Supplied entries: Begin
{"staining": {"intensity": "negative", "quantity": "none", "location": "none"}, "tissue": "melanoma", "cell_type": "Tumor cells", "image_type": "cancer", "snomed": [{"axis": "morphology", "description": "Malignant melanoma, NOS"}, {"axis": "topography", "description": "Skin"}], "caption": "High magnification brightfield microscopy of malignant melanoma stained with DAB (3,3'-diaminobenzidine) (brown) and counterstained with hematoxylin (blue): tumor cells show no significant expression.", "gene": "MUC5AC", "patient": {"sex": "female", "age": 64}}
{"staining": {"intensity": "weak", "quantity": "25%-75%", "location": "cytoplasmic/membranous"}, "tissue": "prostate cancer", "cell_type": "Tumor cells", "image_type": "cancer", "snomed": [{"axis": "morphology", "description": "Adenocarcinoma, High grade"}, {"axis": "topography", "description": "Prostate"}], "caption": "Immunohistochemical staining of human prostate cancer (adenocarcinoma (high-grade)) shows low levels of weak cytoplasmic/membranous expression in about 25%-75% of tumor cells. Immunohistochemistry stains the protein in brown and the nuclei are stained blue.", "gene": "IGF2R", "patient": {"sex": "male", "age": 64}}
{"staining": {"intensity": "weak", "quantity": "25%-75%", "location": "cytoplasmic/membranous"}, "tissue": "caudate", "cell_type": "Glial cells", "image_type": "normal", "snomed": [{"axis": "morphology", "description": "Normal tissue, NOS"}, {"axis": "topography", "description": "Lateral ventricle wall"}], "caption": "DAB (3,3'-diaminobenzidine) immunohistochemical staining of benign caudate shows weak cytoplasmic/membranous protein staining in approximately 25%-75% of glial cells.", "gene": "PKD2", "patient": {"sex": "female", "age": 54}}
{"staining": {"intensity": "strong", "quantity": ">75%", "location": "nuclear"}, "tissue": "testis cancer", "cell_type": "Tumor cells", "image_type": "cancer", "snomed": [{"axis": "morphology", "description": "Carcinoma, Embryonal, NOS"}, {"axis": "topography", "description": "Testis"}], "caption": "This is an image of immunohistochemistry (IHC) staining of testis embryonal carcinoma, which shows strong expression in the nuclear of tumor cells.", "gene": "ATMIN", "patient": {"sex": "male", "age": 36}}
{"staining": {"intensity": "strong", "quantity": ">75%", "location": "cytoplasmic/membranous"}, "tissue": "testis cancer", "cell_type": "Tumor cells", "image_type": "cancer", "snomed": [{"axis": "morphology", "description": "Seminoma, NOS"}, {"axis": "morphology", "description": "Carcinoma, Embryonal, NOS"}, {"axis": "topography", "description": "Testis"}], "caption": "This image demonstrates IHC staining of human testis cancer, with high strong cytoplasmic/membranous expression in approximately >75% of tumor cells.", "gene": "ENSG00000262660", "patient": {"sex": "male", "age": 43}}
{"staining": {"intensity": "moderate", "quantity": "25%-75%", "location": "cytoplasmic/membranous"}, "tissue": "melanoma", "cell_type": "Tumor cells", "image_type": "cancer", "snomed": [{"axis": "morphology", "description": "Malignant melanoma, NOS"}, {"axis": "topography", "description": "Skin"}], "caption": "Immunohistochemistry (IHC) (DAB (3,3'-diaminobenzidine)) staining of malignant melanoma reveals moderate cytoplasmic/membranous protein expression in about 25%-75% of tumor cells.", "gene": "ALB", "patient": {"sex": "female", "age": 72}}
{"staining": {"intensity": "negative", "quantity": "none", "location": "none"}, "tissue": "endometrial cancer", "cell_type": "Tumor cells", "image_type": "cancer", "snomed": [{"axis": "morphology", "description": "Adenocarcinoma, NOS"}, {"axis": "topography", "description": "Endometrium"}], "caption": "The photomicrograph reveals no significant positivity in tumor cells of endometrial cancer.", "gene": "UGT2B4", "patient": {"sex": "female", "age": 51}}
Supplied entries: End
Exactly as they appear, restate all of the entries.

* _Response for this exercise_:
{"staining": {"intensity": "negative", "quantity": "none", "location": "none"}, "tissue": "melanoma", "cell_type": "Tumor cells", "image_type": "cancer", "snomed": [{"axis": "morphology", "description": "Malignant melanoma, NOS"}, {"axis": "topography", "description": "Skin"}], "caption": "High magnification brightfield microscopy of malignant melanoma stained with DAB (3,3'-diaminobenzidine) (brown) and counterstained with hematoxylin (blue): tumor cells show no significant expression.", "gene": "MUC5AC", "patient": {"sex": "female", "age": 64}}
{"staining": {"intensity": "weak", "quantity": "25%-75%", "location": "cytoplasmic/membranous"}, "tissue": "prostate cancer", "cell_type": "Tumor cells", "image_type": "cancer", "snomed": [{"axis": "morphology", "description": "Adenocarcinoma, High grade"}, {"axis": "topography", "description": "Prostate"}], "caption": "Immunohistochemical staining of human prostate cancer (adenocarcinoma (high-grade)) shows low levels of weak cytoplasmic/membranous expression in about 25%-75% of tumor cells. Immunohistochemistry stains the protein in brown and the nuclei are stained blue.", "gene": "IGF2R", "patient": {"sex": "male", "age": 64}}
{"staining": {"intensity": "weak", "quantity": "25%-75%", "location": "cytoplasmic/membranous"}, "tissue": "caudate", "cell_type": "Glial cells", "image_type": "normal", "snomed": [{"axis": "morphology", "description": "Normal tissue, NOS"}, {"axis": "topography", "description": "Lateral ventricle wall"}], "caption": "DAB (3,3'-diaminobenzidine) immunohistochemical staining of benign caudate shows weak cytoplasmic/membranous protein staining in approximately 25%-75% of glial cells.", "gene": "PKD2", "patient": {"sex": "female", "age": 54}}
{"staining": {"intensity": "strong", "quantity": ">75%", "location": "nuclear"}, "tissue": "testis cancer", "cell_type": "Tumor cells", "image_type": "cancer", "snomed": [{"axis": "morphology", "description": "Carcinoma, Embryonal, NOS"}, {"axis": "topography", "description": "Testis"}], "caption": "This is an image of immunohistochemistry (IHC) staining of testis embryonal carcinoma, which shows strong expression in the nuclear of tumor cells.", "gene": "ATMIN", "patient": {"sex": "male", "age": 36}}
{"staining": {"intensity": "strong", "quantity": ">75%", "location": "cytoplasmic/membranous"}, "tissue": "testis cancer", "cell_type": "Tumor cells", "image_type": "cancer", "snomed": [{"axis": "morphology", "description": "Seminoma, NOS"}, {"axis": "morphology", "description": "Carcinoma, Embryonal, NOS"}, {"axis": "topography", "description": "Testis"}], "caption": "This image demonstrates IHC staining of human testis cancer, with high strong cytoplasmic/membranous expression in approximately >75% of tumor cells.", "gene": "ENSG00000262660", "patient": {"sex": "male", "age": 43}}
{"staining": {"intensity": "moderate", "quantity": "25%-75%", "location": "cytoplasmic/membranous"}, "tissue": "melanoma", "cell_type": "Tumor cells", "image_type": "cancer", "snomed": [{"axis": "morphology", "description": "Malignant melanoma, NOS"}, {"axis": "topography", "description": "Skin"}], "caption": "Immunohistochemistry (IHC) (DAB (3,3'-diaminobenzidine)) staining of malignant melanoma reveals moderate cytoplasmic/membranous protein expression in about 25%-75% of tumor cells.", "gene": "ALB", "patient": {"sex": "female", "age": 72}}
{"staining": {"intensity": "negative", "quantity": "none", "location": "none"}, "tissue": "endometrial cancer", "cell_type": "Tumor cells", "image_type": "cancer", "snomed": [{"axis": "morphology", "description": "Adenocarcinoma, NOS"}, {"axis": "topography", "description": "Endometrium"}], "caption": "The photomicrograph reveals no significant positivity in tumor cells of endometrial cancer.", "gene": "UGT2B4", "patient": {"sex": "female", "age": 51}}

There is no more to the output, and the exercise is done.